文档摘录:
因为题目是返回任意有效解即可，那直接找最简单的解法：把 val 放在叶子节点，这样其实就不是 insert 了，只是把新 node 添加到 tree 最末。这样的话就是利用BST的性质一路DFS找合法位置。

不知道为什么，先做right要比先做left快很多，也不知道是leetcode cases太不平衡了还是有什么玄机。

01/18/2021 Update:

recursive 的写法需要额外栈空间，可能会导致溢出，多写一个 iterative 的写法。

recursive

# Definition for a binary tree node.
# class TreeNode:
#     def __init__(self, val=0, left=None, right=None):
#         self.val = val
#         self.left = left
#         self.right = right
class Solution:
    def insertIntoBST(self, root: TreeNode, val: int) -> TreeNode:
        if not root:
            return TreeNode(val)
        
        if root.val > val:
            root.left = self.insertIntoBST(root.left, val)
        else:
            root.right = self.insertIntoBST(root.right, val)
        
        return root

iterative

# Definition for a binary tree node.
# class TreeNode:
#     def __init__(self, val=0, left=None, right=None):
#         self.val = val
#         self.left = left
#         self.right = right
class Solution:
    def insertIntoBST(self, root: TreeNode, val: int) -> TreeNode:
        if not root: return TreeNode(val)

记录列表:
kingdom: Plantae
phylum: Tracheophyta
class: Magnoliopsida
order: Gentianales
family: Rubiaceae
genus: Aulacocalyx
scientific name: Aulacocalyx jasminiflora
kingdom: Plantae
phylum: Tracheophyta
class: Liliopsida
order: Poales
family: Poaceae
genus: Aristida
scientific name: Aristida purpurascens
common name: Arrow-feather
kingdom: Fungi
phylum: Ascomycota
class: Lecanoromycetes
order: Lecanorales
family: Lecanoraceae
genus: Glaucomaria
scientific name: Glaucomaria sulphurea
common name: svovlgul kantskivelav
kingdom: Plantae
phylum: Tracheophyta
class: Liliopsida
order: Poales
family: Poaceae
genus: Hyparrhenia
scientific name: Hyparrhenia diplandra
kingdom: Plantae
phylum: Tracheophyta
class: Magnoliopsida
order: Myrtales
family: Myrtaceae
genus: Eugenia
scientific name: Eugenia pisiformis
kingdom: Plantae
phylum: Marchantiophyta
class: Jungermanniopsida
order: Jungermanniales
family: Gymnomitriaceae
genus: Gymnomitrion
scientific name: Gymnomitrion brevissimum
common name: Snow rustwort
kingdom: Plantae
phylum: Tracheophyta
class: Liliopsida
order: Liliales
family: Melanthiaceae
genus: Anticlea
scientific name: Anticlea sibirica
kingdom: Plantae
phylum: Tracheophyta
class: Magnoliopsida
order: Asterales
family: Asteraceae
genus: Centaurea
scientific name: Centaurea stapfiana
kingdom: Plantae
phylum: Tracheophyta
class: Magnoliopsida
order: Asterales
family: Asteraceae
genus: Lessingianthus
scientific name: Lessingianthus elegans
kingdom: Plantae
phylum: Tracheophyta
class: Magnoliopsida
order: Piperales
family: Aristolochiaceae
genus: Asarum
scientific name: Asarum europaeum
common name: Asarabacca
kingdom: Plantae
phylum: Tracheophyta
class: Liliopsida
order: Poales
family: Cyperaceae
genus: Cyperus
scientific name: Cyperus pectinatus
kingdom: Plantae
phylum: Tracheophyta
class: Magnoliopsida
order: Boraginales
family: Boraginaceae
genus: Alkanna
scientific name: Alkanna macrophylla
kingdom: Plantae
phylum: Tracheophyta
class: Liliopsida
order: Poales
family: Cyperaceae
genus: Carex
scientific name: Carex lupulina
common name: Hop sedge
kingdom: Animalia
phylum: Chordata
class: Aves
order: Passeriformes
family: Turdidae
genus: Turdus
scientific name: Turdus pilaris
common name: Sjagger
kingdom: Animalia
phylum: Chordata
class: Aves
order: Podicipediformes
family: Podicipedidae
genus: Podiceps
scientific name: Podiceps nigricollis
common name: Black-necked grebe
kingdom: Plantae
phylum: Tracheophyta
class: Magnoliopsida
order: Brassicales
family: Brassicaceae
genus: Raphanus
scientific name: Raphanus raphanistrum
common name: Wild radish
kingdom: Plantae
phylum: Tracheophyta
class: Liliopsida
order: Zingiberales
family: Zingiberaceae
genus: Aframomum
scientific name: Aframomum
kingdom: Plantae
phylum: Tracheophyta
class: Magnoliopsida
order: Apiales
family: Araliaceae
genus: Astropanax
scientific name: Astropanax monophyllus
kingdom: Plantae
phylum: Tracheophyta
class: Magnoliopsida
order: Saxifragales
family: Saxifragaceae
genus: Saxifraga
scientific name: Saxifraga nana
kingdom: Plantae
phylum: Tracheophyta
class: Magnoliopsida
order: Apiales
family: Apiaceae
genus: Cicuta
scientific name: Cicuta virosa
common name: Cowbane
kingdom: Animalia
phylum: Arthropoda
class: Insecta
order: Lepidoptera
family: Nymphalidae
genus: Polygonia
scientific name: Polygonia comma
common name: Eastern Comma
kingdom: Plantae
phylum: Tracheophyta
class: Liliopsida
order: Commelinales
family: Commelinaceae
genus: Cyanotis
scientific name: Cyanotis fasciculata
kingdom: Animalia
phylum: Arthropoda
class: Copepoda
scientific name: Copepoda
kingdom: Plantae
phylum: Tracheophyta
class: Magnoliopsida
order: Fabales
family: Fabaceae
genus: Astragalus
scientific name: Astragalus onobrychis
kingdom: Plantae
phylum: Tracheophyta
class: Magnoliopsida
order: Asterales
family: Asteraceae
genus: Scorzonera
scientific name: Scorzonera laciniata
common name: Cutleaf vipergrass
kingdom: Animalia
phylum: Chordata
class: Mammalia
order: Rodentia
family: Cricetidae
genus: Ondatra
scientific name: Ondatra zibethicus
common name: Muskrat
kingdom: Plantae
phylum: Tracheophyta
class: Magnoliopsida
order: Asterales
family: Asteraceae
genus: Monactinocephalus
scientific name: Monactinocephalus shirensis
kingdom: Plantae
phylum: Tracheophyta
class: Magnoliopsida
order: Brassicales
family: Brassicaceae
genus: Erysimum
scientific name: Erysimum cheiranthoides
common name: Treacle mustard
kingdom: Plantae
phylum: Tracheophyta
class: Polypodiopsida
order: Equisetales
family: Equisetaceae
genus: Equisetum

任务目标:
把这段摘录里从含有“因为题目是返回任意有效解即可，那直接找最简单的解法：把 val 放在叶子节点，这样其实就不是”的那几个字开始、到“s太不平衡了还是有什么玄机。”结束的部分重新写出来，其中的“node”一律改成“节点”。 上面这些记录是另外的材料，跟这段摘录没有关系。

回答如下:
因为题目是返回任意有效解即可，那直接找最简单的解法：把 val 放在叶子节点，这样其实就不是 insert 了，只是把新 节点 添加到 tree 最末。这样的话就是利用BST的性质一路DFS找合法位置。

不知道为什么，先做right要比先做left快很多，也不知道是leetcode cases太不平衡了还是有什么玄机。